The definition of hypotension used in this study was a decrease in the MAP by 30% from the baseline level which was quite similar to many studies [7, 8, 22, 23]. MAP was used instead of SBP to define hypotension because MAP provides a physiologically more appropriate measurement of hypotension than SBP [24]. The overall incidence of hypotension among women undergoing cesarean section following spinal anesthesia in our study (80%) was lower than reported in a previous study done in Songklanagarind Hospital (85%) [2]. One-third of each intervention group received metoclopramide as premedication. Even though a case report showed 10 mg of metoclopramide could cause severe hypotension [25], the baseline blood pressure before spinal anesthesia was not different among the three groups (Fig. 2).

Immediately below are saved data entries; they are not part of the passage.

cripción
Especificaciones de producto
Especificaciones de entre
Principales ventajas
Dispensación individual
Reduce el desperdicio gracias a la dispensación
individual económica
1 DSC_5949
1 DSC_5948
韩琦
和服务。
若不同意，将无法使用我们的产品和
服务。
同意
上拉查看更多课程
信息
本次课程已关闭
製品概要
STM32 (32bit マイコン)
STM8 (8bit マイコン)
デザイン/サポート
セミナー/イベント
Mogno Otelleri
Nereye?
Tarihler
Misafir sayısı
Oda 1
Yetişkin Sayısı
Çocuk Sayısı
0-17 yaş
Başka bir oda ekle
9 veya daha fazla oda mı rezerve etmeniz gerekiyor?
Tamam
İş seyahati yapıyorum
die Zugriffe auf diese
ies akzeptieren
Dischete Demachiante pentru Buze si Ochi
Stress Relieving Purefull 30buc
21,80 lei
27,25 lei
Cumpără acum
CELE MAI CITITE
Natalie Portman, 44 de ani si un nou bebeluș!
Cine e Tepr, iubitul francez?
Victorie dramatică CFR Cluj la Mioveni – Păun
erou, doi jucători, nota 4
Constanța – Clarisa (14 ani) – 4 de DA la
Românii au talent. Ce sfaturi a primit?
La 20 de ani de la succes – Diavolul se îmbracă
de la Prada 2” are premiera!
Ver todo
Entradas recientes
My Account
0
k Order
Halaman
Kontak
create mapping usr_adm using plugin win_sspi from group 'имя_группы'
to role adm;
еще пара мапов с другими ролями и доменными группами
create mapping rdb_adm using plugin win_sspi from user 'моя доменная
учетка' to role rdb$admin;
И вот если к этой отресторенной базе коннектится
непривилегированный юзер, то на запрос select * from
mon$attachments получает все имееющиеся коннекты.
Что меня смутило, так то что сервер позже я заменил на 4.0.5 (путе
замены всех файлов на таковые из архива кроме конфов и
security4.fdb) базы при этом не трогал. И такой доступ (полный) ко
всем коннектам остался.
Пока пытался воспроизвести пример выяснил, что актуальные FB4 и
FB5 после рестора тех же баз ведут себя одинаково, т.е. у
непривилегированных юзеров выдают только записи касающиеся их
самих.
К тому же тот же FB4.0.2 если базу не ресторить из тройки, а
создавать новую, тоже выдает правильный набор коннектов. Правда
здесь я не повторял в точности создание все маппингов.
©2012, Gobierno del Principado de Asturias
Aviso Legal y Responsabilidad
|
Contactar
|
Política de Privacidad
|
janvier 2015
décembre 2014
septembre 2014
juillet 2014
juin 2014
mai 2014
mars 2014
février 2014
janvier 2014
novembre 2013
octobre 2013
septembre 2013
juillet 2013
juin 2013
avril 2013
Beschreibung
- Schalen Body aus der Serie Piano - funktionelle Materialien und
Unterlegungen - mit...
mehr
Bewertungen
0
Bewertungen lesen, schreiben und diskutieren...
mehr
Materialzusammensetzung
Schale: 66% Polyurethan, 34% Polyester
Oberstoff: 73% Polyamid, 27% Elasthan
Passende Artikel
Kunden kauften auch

Ondansetron did not cause any adverse events in our study. The parturients experienced neither QT abnormalities nor burning sensation during the injection and the newborns did not experience bradycardia or hypothermia 24 h postoperatively. The incidence of urticaria or arrhythmia was not higher in the two ondansetron groups. Although the incidence of vomiting was lower in the high dose ondansetron (0.1 mg/kg) group, the incidence was not statistically different (P = 0.09). However, postoperative metoclopramide requirement was significantly lower in the high dose ondansetron compared to the normal saline group (P = 0.01). Therefore, the effect of ondansetron to prevent or treat nausea and vomiting was achieved as expected. There were no significant differences in terms of hypotension or tachypnea in newborns between the three groups. The incidence of tachypnea was slightly higher among the newborns of women who received the low dose of ondansetron compared to the control group (7% vs 2.8%). Tachypnea resolved within 2–3 h after oxygen therapy was administered. Although ondansetron can transfer across the placenta to newborn babies [26], adverse events related to ondansetron in newborns have not been reported.

Ondansetron administered at a dose of 0.05 mg/kg or 0.1 mg/kg before spinal anesthesia was not effective in reducing the incidence of hypotension in pregnant women undergoing cesarean section. Higher weight-based dosing of ondansetron should be examined keeping the safety issues in mind.